Profitant de la grande puissance offerte par la Dreamcast à l’époque, c’est tout naturellement que Capcom s’empare du potentiel de la dernière console de SEGA pour développer un tout nouvel épisode de Resident Evil, sa célèbre saga horrifique. Chose étonnante à l’époque : il s’agit du tout premier épisode à faire une infidélité à la console Playstation de Sony (la version GameBoy Color du premier épisode étant annulé), ce qui explique l’absence de numérotation. Cependant, cette petite infidélité fut rapidement oubliée avec un portage sur Playstation 2 1 an après. Reste à savoir si Resident Evil Code:Veronica vaut son pesant de cacahouètes et fait honneur à ses prédécesseurs.

Zombie des caraïbes

L’histoire propose au joueur d’incarner à nouveau Claire Redfield, héroïne du deuxième épisode et survivante des événements de Raccon City.

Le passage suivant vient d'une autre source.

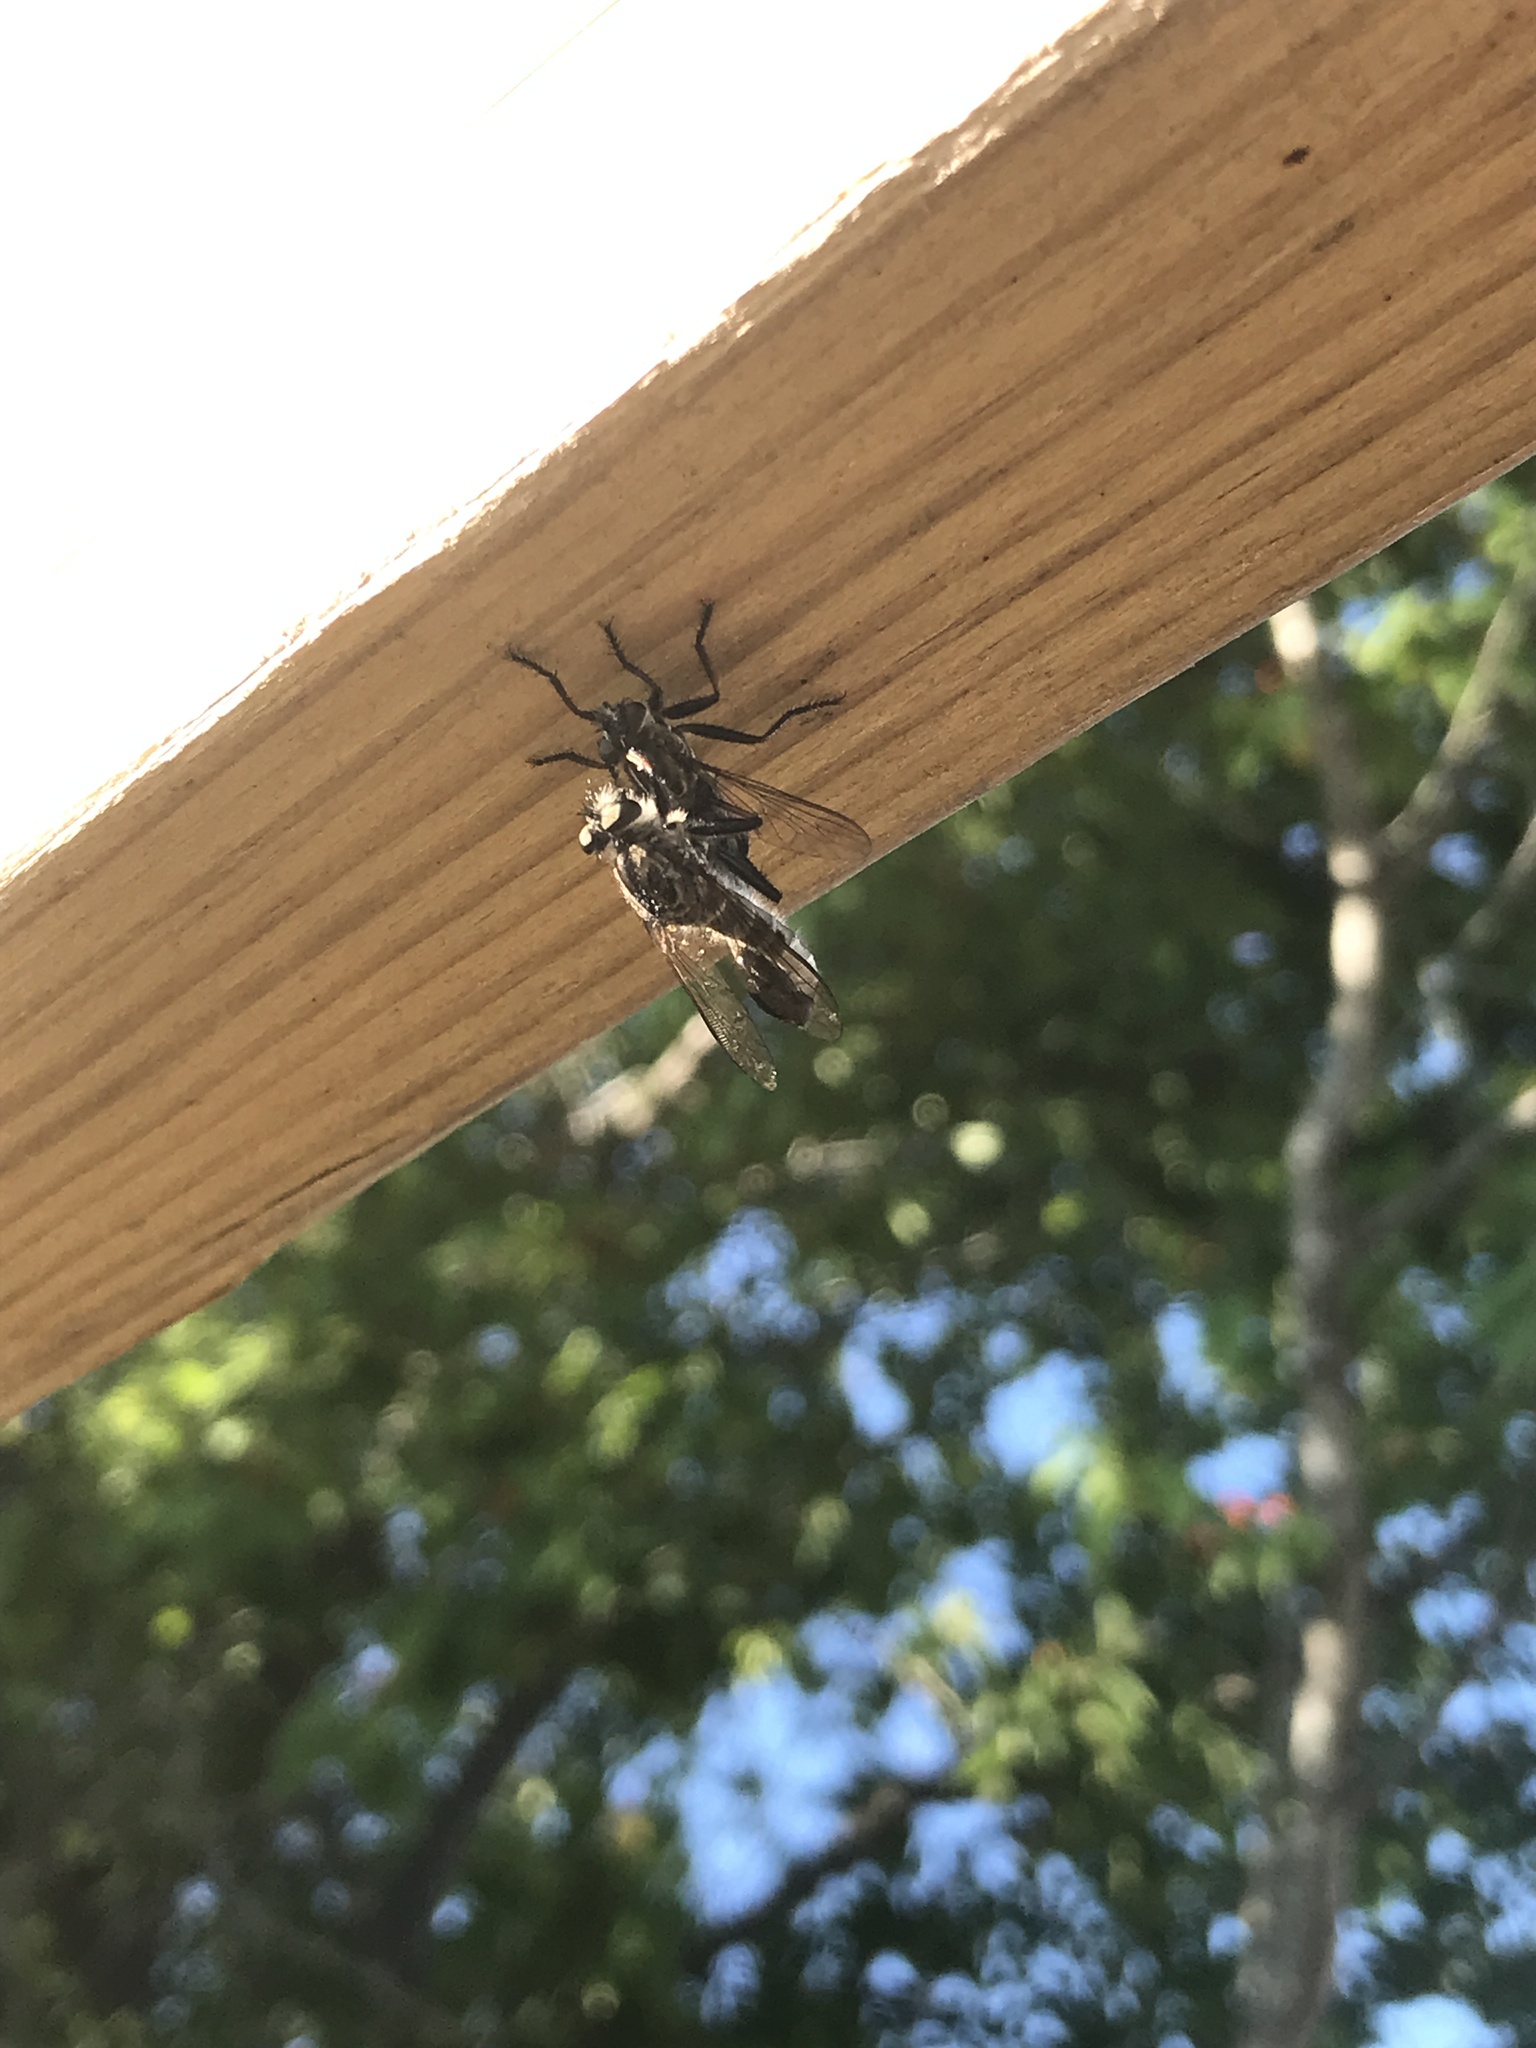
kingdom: Animalia
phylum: Arthropoda
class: Insecta
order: Diptera
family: Asilidae
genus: Efferia
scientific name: Efferia aestuans
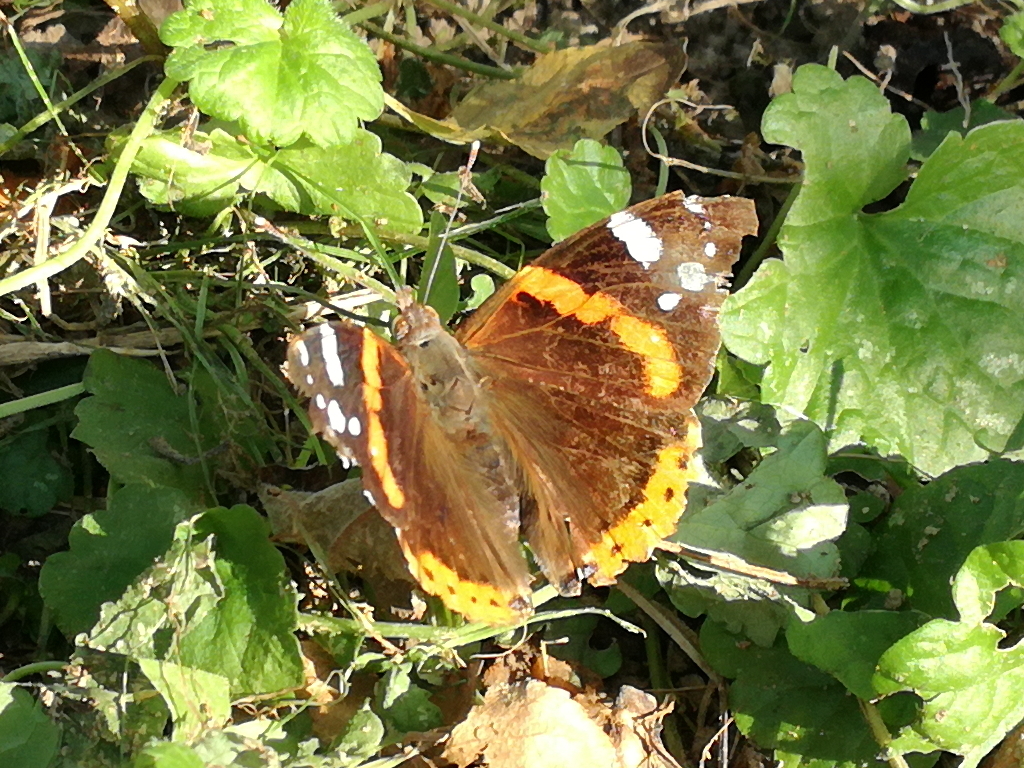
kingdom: Animalia
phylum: Arthropoda
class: Insecta
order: Lepidoptera
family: Nymphalidae
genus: Vanessa
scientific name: Vanessa atalanta
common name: Red admiral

Alors que cette dernière s’infiltre dans un laboratoire d’Umbrella (l’organisation derrière l’apparition des zombies) afin de trouver des indices sur la localisation de son frère Chris Redfield, elle se fait malheureusement capturer et emmener de force sur l’île Rockfort, un endroit où elle ne trouvera malheureusement pas de fromage. Si cette île se situe dans un climat paradisiaque, Claire n’aura pas vraiment le temps de prendre des vacances puisqu’une organisation inconnue vient mettre son grain de sel en propageant le virus-T, créant ainsi des hordes de zombies. C’est en constatant les dégâts occasionnés à l’extérieure de la prison que Claire réalise qu’elle devra une nouvelle fois plonger dans ce terrible cauchemar. Pendant son périple, elle rencontrera Steve Burnside, un jeune prisonnier et clone de Leonardo DiCaprio (uniquement sur la première version Dreamcast), un peu fougueux mais qui aura du mal à placer sa confiance en notre héroïne. Malgré les événements, ce dernier sera forcé de coopérer afin de sortir de cette île cauchemardesque. Une chose est sûre : cette expérience leur fera prendre conscience du danger des armes biologiques.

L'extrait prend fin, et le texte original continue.